Parity

How-To Guides

Check out this how to to begin using the Parity class

Class Label Analysis Tutorial

DataEval API

class dataeval.metrics.Parity

Class for evaluating statistics of observed and expected class labels, including:

  • Chi Squared test for statistical independence between expected and observed labels

evaluate(expected_labels: ndarray, observed_labels: ndarray, num_classes: int | None = None) Tuple[float64, float64]

Perform a one-way chi-squared test between observation frequencies and expected frequencies that tests the null hypothesis that the observed data has the expected frequencies.
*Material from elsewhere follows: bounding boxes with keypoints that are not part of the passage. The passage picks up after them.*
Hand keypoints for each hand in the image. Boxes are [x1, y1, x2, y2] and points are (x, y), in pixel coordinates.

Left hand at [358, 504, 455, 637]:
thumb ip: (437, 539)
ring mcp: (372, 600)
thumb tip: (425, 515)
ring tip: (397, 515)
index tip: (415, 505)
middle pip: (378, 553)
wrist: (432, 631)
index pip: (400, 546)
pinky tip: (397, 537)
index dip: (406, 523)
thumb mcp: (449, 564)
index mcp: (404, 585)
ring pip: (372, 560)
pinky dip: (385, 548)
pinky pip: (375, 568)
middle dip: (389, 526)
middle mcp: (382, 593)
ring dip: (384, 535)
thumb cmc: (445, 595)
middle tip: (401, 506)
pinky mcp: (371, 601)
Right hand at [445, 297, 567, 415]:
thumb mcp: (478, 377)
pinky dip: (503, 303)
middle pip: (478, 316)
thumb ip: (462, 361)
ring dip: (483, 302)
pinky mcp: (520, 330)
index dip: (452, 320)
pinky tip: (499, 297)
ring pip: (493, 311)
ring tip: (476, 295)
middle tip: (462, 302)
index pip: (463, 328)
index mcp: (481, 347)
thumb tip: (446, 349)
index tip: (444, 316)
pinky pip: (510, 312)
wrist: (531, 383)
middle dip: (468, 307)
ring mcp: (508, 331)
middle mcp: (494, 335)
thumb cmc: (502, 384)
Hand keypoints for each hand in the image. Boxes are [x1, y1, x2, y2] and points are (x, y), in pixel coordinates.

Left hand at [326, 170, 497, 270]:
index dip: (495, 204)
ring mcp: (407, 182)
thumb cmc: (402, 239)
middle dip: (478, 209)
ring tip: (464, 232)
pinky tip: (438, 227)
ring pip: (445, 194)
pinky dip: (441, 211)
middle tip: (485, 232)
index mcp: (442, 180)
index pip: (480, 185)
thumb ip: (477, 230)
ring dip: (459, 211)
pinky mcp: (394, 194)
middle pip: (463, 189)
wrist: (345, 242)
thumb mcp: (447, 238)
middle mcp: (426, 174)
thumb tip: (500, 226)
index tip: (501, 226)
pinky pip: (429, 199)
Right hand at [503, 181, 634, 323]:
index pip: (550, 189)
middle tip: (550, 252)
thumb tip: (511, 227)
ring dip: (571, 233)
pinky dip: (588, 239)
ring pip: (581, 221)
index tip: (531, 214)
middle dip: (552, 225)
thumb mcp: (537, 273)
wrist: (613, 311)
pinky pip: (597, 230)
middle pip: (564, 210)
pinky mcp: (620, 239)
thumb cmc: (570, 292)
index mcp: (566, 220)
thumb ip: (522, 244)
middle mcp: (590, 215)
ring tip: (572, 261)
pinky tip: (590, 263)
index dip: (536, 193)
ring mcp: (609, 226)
This function acts as an interface to the scipy.stats.chisquare method, which is documented at https://docs.scipy.org/doc/scipy/reference/generated/scipy.stats.chisquare.html https://docs.scipy.org/doc/scipy/reference/generated/scipy.stats.chisquare.html

Parameters:
  • expected_labels (np.ndarray) – List of class labels in the expected dataset

  • observed_labels (np.ndarray) – List of class labels in the observed dataset

  • num_classes (Optional[int]) – The number of unique classes in the datasets. If this is not specified, it will be inferred from the set of unique labels in expected_labels and observed_labels

Returns:

  • np.float64 – chi-squared value of the test

  • np.float64 – p-value of the test

Raises:

ValueError – If x is empty